* EXCERPTED TEXT
# # # #

In the early stages of the project, the operator decided to use new digital technologies for wellsite data acquisition, offsite support for data analysis and downhole sensors, by aggregating the data from all parties involved. By doing this, all parties would have a complete picture of what was happening on the wellsite and real time decision making would be improved.
In order to enable this way of working, a great deal of time and effort was given to the planning phase prior to work starting on site – considerably more than would be traditionally expected. However, the operator recognised that such detailed planning and preparation was critical to the success of the project and encouraged the approach, creating a fully ingtegrated and effective working culture and operation.

# # # #

* PROBLEM
Copy the passage about the wellsite project word for word, from "In order to" to "culture and operation.".

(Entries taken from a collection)
# # # #

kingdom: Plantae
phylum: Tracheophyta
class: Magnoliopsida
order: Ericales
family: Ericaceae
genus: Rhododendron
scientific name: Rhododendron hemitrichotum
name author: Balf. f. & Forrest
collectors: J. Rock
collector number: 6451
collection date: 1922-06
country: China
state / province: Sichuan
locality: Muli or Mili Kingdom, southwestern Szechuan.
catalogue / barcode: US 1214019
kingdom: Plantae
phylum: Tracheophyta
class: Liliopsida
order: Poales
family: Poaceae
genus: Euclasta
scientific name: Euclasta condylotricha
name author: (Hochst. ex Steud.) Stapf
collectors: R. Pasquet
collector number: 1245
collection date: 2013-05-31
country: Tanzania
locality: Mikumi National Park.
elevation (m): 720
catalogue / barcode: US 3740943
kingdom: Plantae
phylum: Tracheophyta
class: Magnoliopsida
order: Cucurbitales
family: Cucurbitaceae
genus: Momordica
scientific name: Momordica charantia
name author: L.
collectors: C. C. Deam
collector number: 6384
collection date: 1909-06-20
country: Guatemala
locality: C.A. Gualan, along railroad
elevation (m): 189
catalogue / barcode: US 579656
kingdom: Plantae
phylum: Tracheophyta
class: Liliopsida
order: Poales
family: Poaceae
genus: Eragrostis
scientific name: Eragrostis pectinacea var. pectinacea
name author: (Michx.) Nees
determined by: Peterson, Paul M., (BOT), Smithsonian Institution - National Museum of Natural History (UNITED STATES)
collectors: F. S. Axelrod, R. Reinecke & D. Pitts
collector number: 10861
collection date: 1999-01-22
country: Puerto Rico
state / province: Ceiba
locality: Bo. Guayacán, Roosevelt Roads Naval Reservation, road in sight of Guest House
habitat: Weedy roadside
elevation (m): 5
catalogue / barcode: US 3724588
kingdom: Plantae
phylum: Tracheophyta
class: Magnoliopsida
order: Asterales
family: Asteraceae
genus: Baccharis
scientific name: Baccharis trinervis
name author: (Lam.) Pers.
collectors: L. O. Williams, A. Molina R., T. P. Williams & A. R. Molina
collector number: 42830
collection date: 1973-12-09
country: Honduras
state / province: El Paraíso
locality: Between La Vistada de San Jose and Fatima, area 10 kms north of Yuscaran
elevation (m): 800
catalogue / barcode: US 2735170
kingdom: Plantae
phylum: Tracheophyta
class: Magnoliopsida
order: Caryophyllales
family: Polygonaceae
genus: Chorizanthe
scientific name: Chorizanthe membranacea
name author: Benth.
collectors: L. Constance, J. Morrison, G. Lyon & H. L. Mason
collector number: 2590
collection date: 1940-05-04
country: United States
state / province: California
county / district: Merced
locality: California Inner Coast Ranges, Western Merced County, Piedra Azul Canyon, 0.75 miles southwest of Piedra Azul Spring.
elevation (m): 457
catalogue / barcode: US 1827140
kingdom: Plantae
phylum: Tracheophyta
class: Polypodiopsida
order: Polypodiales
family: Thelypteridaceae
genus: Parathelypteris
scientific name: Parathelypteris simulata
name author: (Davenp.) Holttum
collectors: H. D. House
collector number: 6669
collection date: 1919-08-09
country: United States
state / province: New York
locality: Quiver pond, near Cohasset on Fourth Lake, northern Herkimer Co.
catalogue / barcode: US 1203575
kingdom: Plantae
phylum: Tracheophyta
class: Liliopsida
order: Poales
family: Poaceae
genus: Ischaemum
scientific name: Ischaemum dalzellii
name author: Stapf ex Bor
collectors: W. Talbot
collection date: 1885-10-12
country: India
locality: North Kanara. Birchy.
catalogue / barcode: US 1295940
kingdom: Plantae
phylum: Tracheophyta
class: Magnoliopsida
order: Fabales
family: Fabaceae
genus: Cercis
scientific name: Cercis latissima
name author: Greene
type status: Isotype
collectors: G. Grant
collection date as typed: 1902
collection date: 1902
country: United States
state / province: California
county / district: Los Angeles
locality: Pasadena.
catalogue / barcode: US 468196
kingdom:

# # # #

* ANSWER BELOW
In order to enable this way of working, a great deal of time and effort was given to the planning phase prior to work starting on site – considerably more than would be traditionally expected. However, the operator recognised that such detailed planning and preparation was critical to the success of the project and encouraged the approach, creating a fully ingtegrated and effective working culture and operation.